Les industriels européens figurent déjà dans le viseur chinois. En avril 2026, Pékin a imposé des restrictions à l’exportation visant sept entités européennes, dont l’allemand Hensoldt, spécialiste des capteurs de défense, et le belge FN Herstal, fabricant d’armes légères, pour ventes d’armes ou « collusion » avec Taïwan. Aucune de ces sociétés n’avait livré d’avion à l’île.

Démocratie de 23 millions d’habitants, non reconnue par la plupart des membres de l’ONU, revendiquée par Pékin comme partie intégrante de son territoire, Taïwan reste le premier point de friction entre la Chine, les États-Unis et l’Union européenne. Le décret du 26 décembre 2025 et les restrictions d’avril 2026 ont visé, à quatre mois d’intervalle, des entreprises des deux rives de l’Atlantique.

Macron n’a pas besoin du contrat taïwanais

Le rapport au Parlement 2026 sur les exportations d’armement, publié par le ministère des Armées, fait état de 21,2 milliards d’euros de prises de commandes en 2025, contre 21,6 milliards en 2024. Deuxième année consécutive au-dessus du seuil des 20 milliards. L’aéronautique militaire pèse environ 8,5 milliards de ce total.

Les 26 Rafale Marine commandés par l’Inde en représentent 6,9 milliards, soit près d’un tiers des exportations françaises de l’année. Début août 2026, Paris a transmis à New Delhi sa proposition technique et commerciale détaillée pour 114 appareils supplémentaires, un marché estimé entre 33 et 35 milliards de dollars, dont 94 exemplaires assemblés en Inde. Le contrat n’est pas signé.

Rapportés à ces montants, les 60 appareils évoqués par les diplomates taïwanais pèseraient peu dans le bilan d’Emmanuel Macron, le président français ayant le plus exporté d’avions de combat.
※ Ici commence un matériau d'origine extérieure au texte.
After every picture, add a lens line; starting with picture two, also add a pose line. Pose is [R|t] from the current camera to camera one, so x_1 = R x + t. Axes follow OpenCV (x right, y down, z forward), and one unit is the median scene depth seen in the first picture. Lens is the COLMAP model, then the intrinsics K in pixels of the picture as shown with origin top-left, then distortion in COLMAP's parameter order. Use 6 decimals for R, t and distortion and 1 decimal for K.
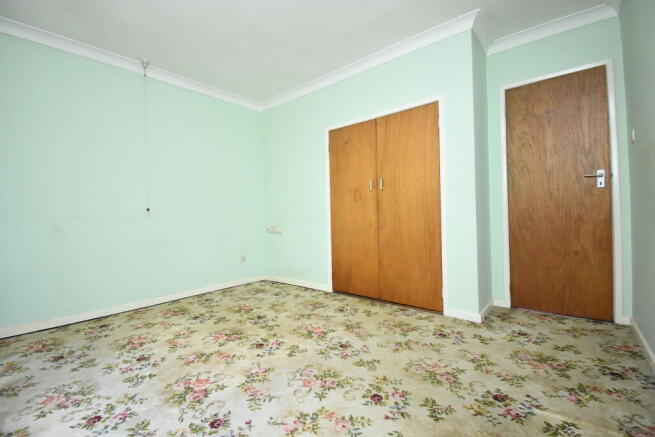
lens RADIAL K [[295.3, 0, 326.1], [0, 295.3, 212.6], [0, 0, 1]] dist [0.021830, -0.023410]
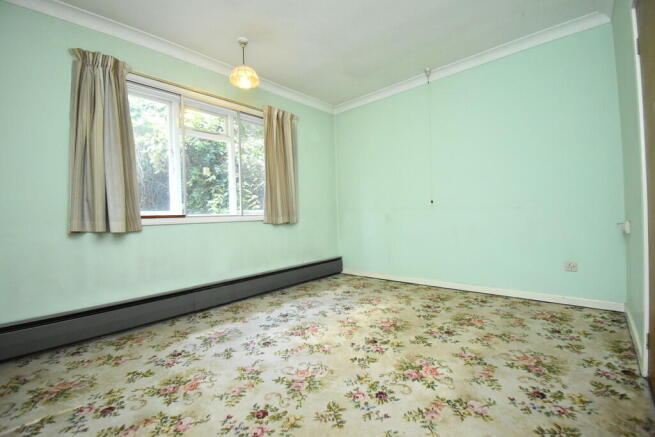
lens RADIAL K [[289.3, 0, 325.3], [0, 289.3, 219.5], [0, 0, 1]] dist [0.018740, -0.021803]
pose [[-0.056717, 0.041571, -0.997524, 0.602806], [0.050999, 0.997949, 0.038689, -0.009366], [0.997087, -0.048679, -0.058721, 0.738792]]
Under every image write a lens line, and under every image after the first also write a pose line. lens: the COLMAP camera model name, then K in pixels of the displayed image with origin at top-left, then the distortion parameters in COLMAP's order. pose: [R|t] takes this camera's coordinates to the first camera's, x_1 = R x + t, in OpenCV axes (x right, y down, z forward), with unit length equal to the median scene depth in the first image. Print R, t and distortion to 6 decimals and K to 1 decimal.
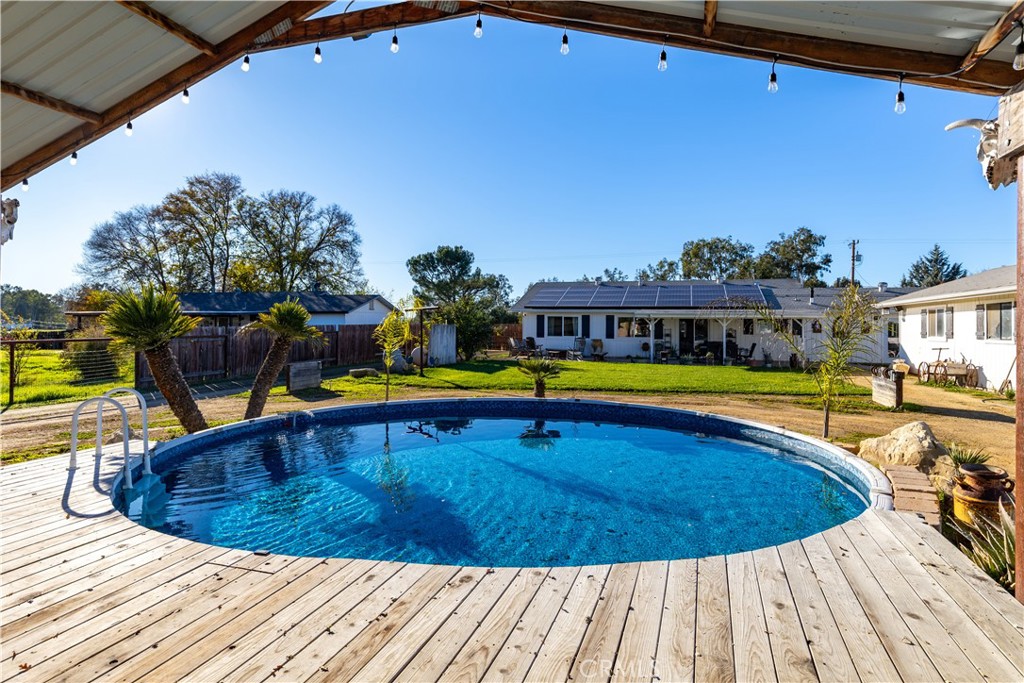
lens RADIAL K [[569.8, 0, 510.9], [0, 569.8, 311.5], [0, 0, 1]] dist [0.002055, 0.000589]
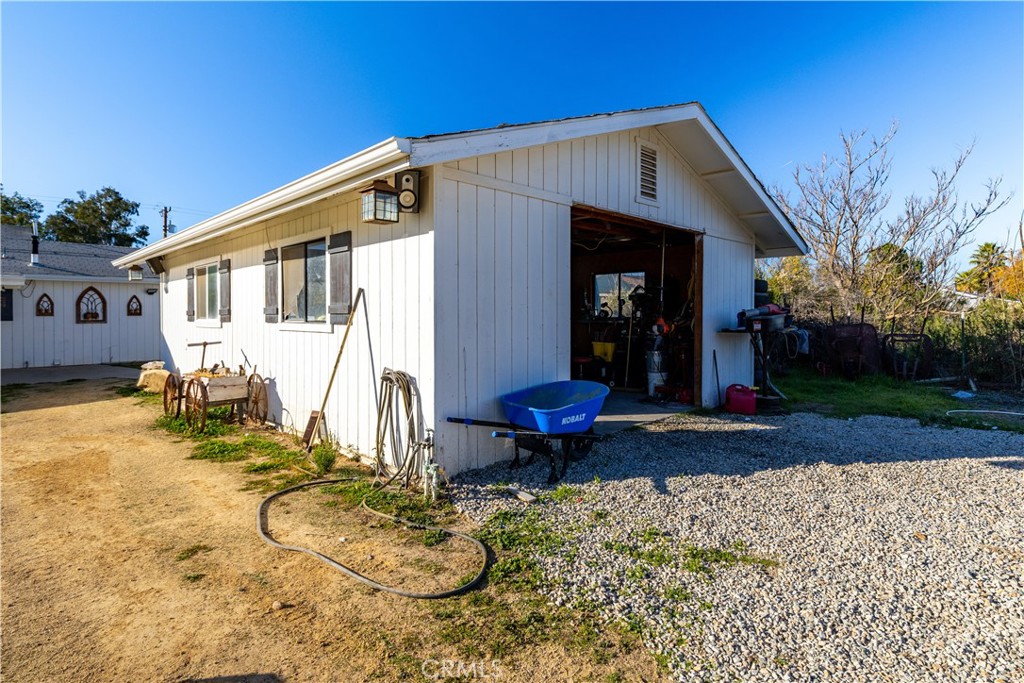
lens RADIAL K [[533.4, 0, 514.6], [0, 533.4, 328.6], [0, 0, 1]] dist [-0.004157, -0.001066]
pose [[0.469220, -0.039213, 0.882210, 0.266318], [-0.015045, 0.998514, 0.052384, 0.014019], [-0.882953, -0.037853, 0.467933, 0.310490]]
À moins d’un an de la fin de son second quinquennat, une signature avec Taipei relèverait du geste politique, et les mesures de rétorsion chinoises seraient gérées par son successeur.

La décision ne reviendrait de toute façon pas au seul chef de l’État. Aucune licence d’exportation de matériel de guerre ne peut être délivrée sans l’avis de la commission interministérielle pour l’étude des exportations de matériels de guerre, réunie sous l’autorité du Premier ministre et dont le secrétariat est assuré par le secrétariat général de la défense et de la sécurité nationale. Éric Trappier, lui, n’a pas changé une virgule à sa réponse du 24 septembre 2025.